As soon as I walked through the door everyone looked at me – they’re not used to seeing foreigners in these local restaurants. I take my seat and try to make sense of the Mandarin menu. I’ve read a lot about Sichuan hot-pot so I have some idea of what to order. A spicy broth for the table and a selection of dumplings, meat and vegetables to cook in it, some fresh noodles to mop it up at the end and the obligatory bottle of Tsing Tao to wash it all down.
I am still attracting curious glances as the waiter brings over the pot of broth, sets it on the burner in the middle of the table and cranks up the heat. Within a few minutes steam is rising up off the broth and I can smell the chilli. With my untrained chopstick fingers I clumsily pick up a dumpling to place in the hot-pot. But then I freeze.
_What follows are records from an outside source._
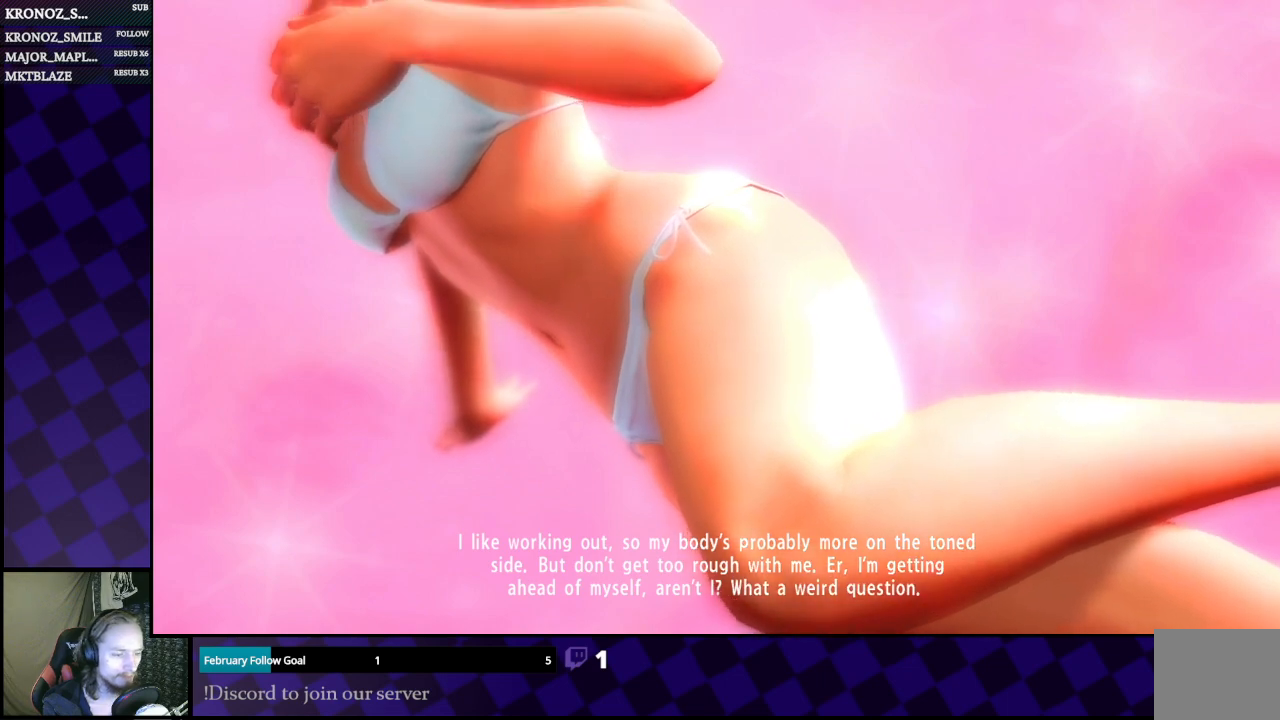
{"buttons": ["L2"], "left_stick": "center", "right_stick": "center", "events": []}
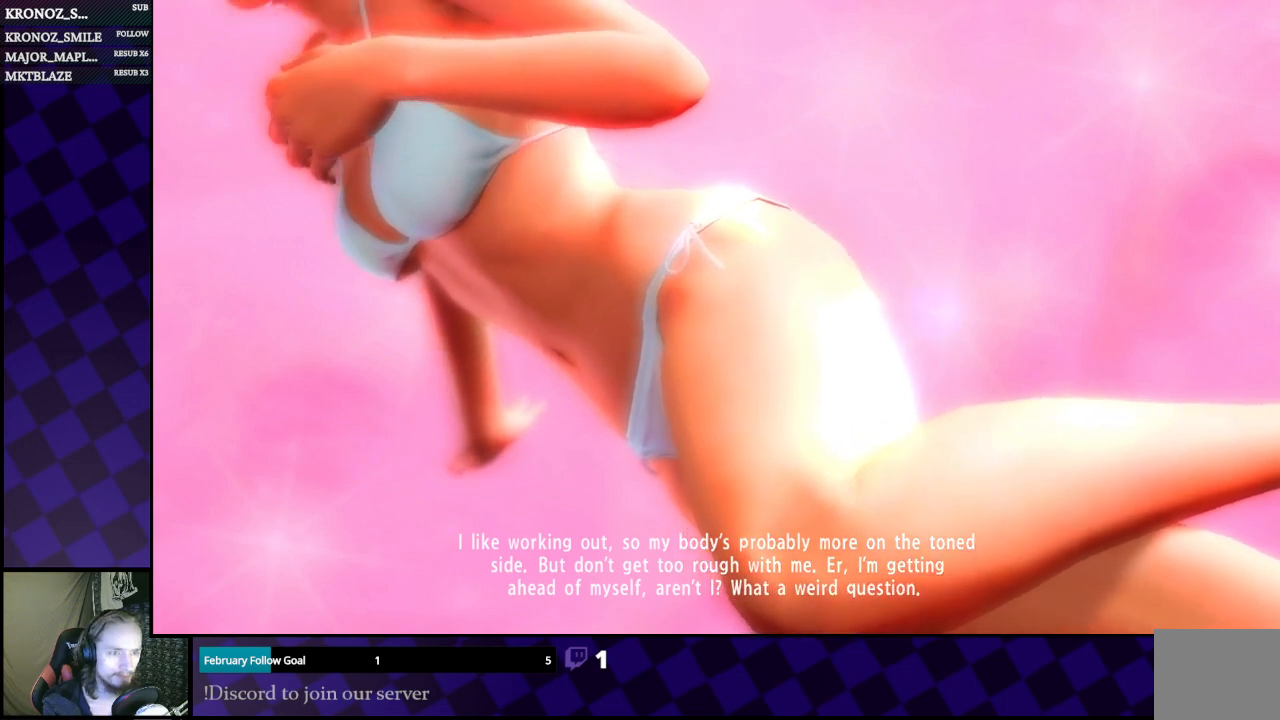
{"buttons": ["L2"], "left_stick": "center", "right_stick": "center", "events": []}
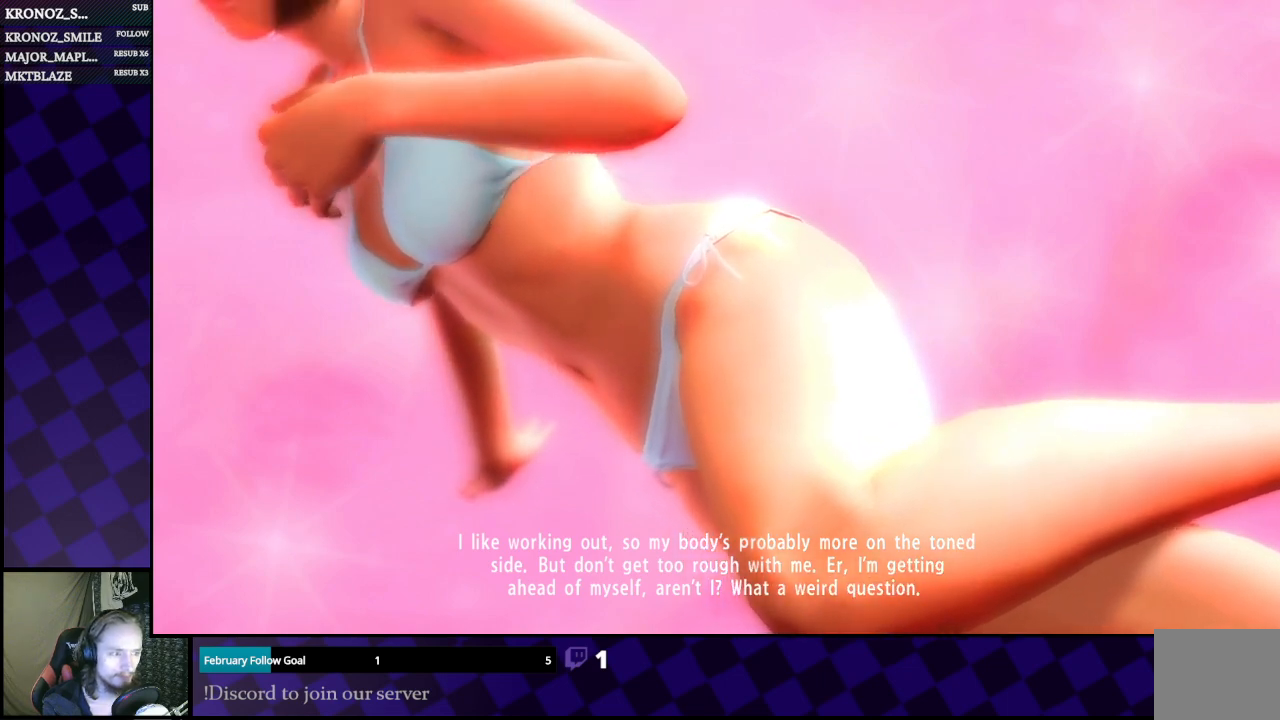
{"buttons": ["L2"], "left_stick": "center", "right_stick": "center", "events": []}
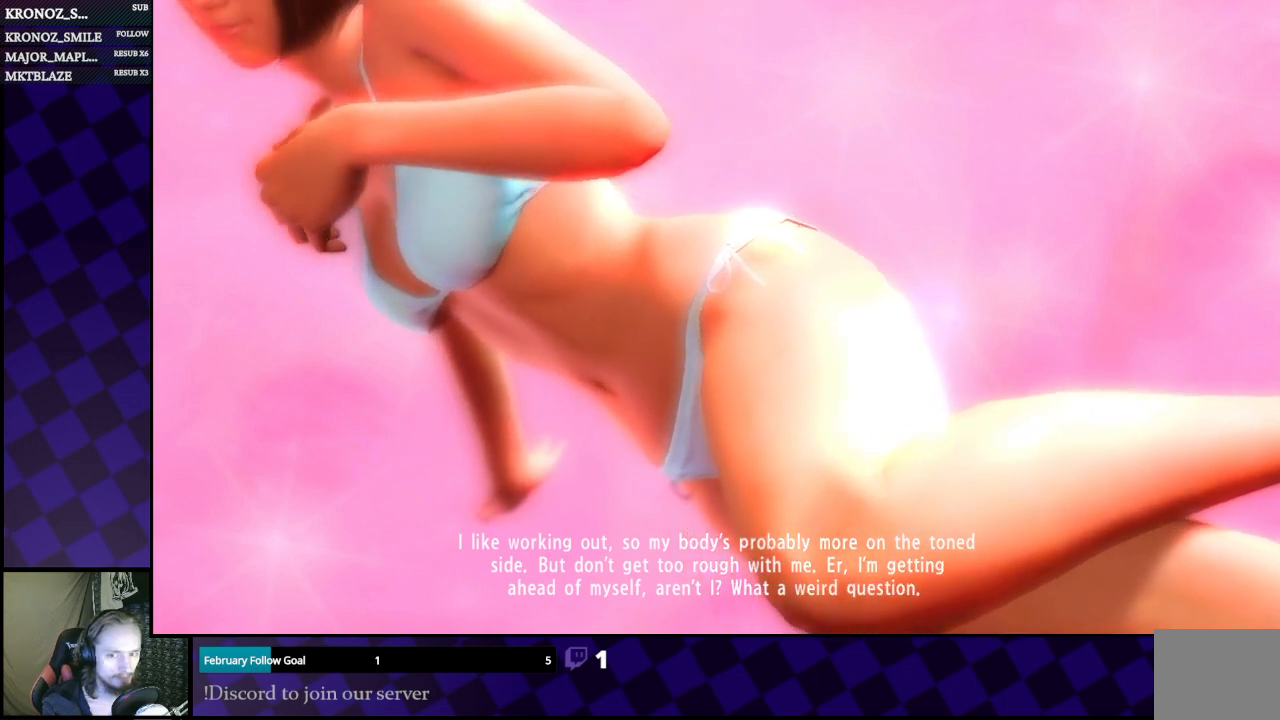
{"buttons": ["L2"], "left_stick": "center", "right_stick": "center", "events": []}
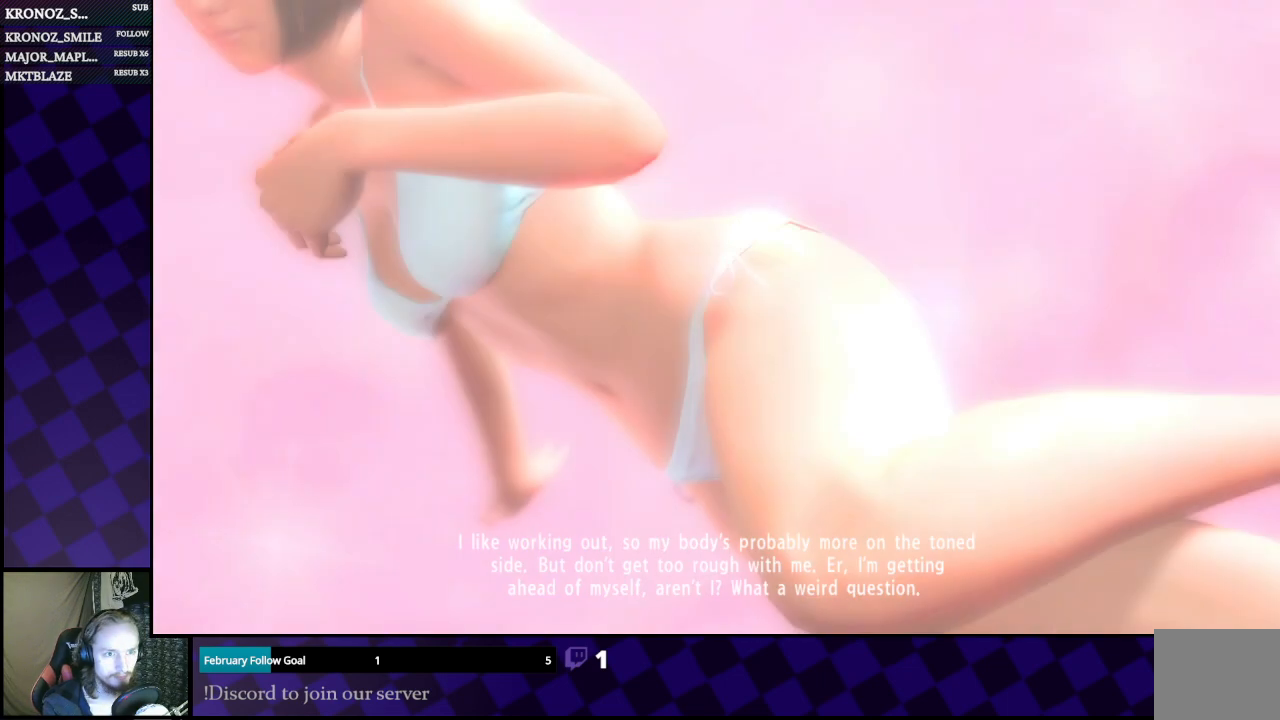
{"buttons": ["L2"], "left_stick": "center", "right_stick": "center", "events": []}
Something has slowly risen to the surface of the broth and is bobbing about amongst the chilli. A whole wrinkly chicken foot complete with claws. Everyone is still looking at me. Now this is a dilemma. Do I ignore it and carry on so as not to embarrass myself or do I remove the foot before cooking my meal? Much to the amusement of the rest of the restaurant, I plump for option A. I poke around with my chopsticks in the broth with as much grace as a penguin on stilts trying to remove the offending appendage. Finally a waiter jumps in and removes the claw for me. Everyone else is chuckling at me. Now it’s time to start cooking.
My selected method is to put one morsel at a time into the pot and let it cook. It is all a bit fondue. This method doesn’t work. I chuck the whole lot in. Now we’re cooking.
It’s the moment the whole restaurant has been waiting for. It is time for the first bite. I select a dumpling and place it in my mouth. Delicious. Spicy, meaty and piping hot.. and.. my mouth is burning.. on fire and burning.. the restaurant holds its breath. I empty half a bottle of Tsing Tao into my mouth and smile triumphantly.
Hot Pot is amazing, it is almost mouth blisteringly hot, but it’s delicious – in fact the unbearable heat is all part of the fun. It takes a good few more bottles of beer to get through my meal but by the end my asbestos tongue has earnt me the respect of the locals.
As I pay the bill, my mouth blistering, I can only think – ‘See you tomorrow evening!’